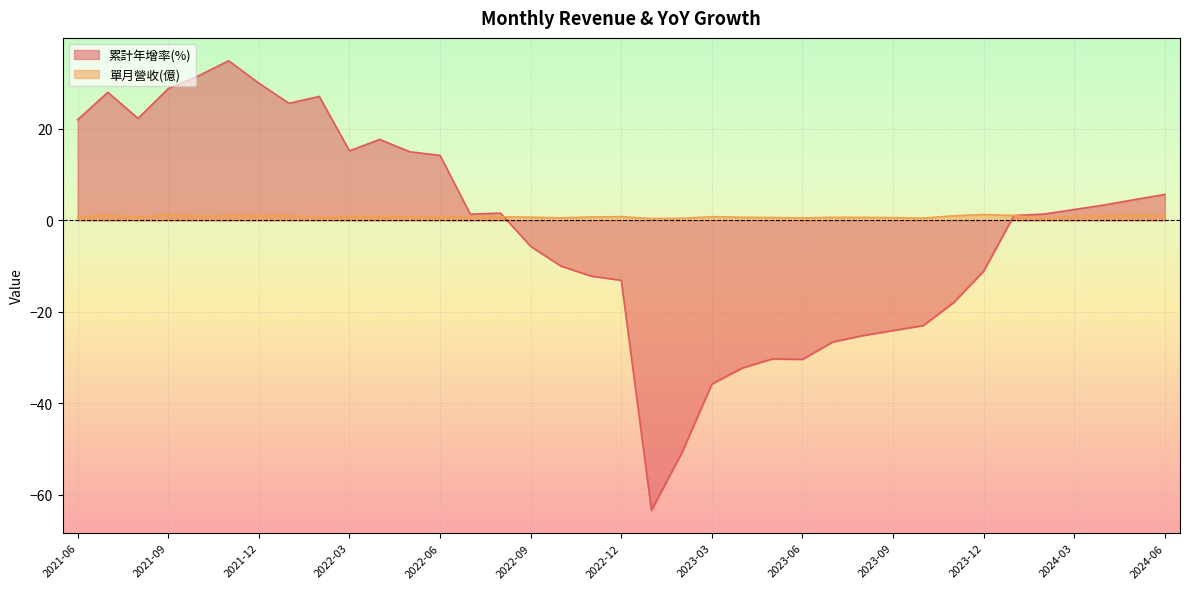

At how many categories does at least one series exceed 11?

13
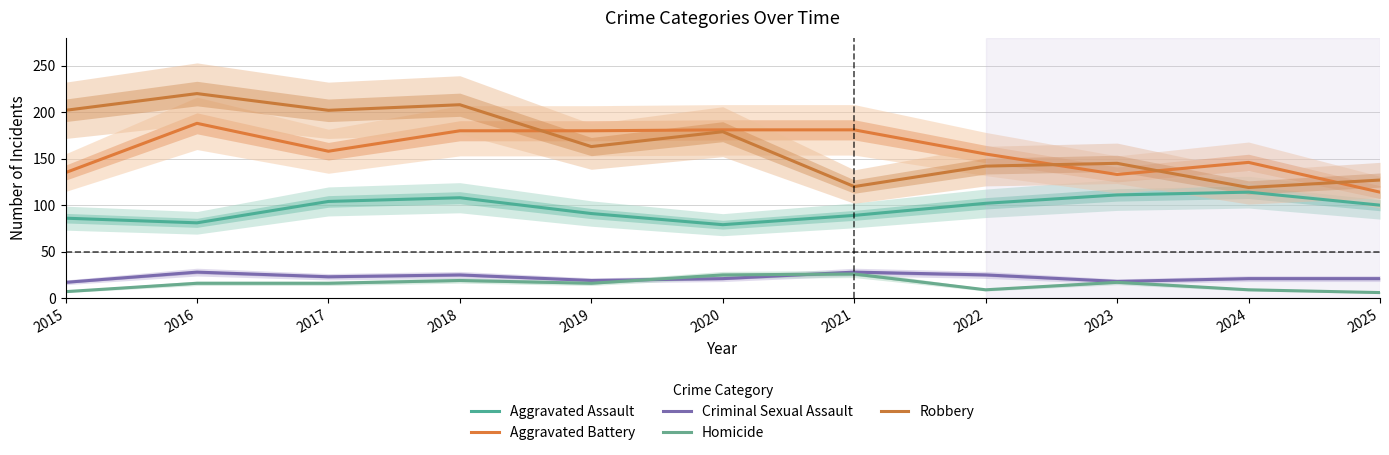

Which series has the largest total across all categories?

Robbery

::::::::::

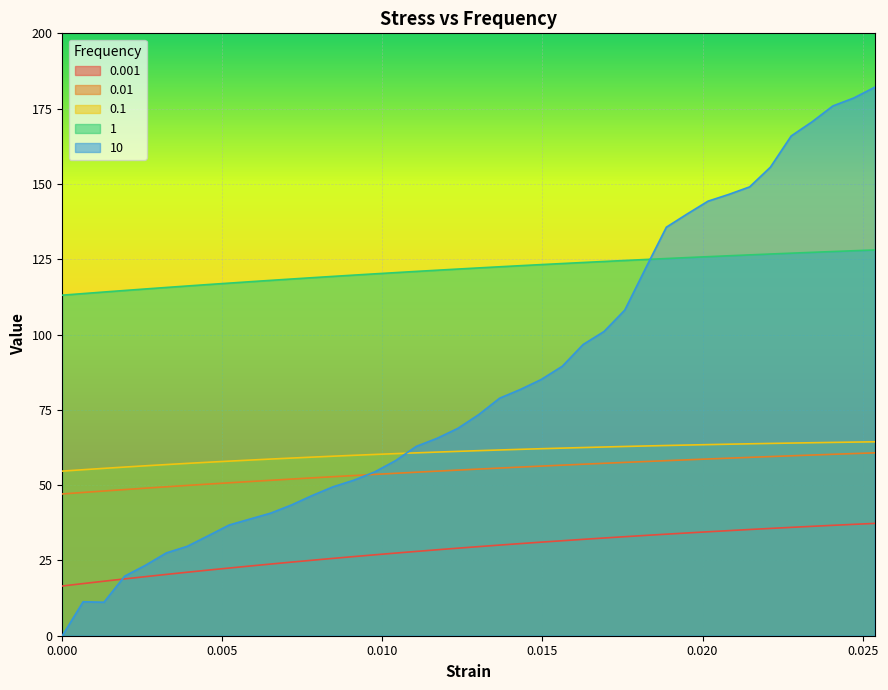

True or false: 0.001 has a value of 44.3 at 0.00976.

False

::::::::::

Could you repeat the material exactly, beginning at the line that contains "At how many" and ending after the line that contains "Which series has", with the pictures left out?

▶ **Task answer**:
At how many categories does at least one series exceed 11?

13

Which series has the largest total across all categories?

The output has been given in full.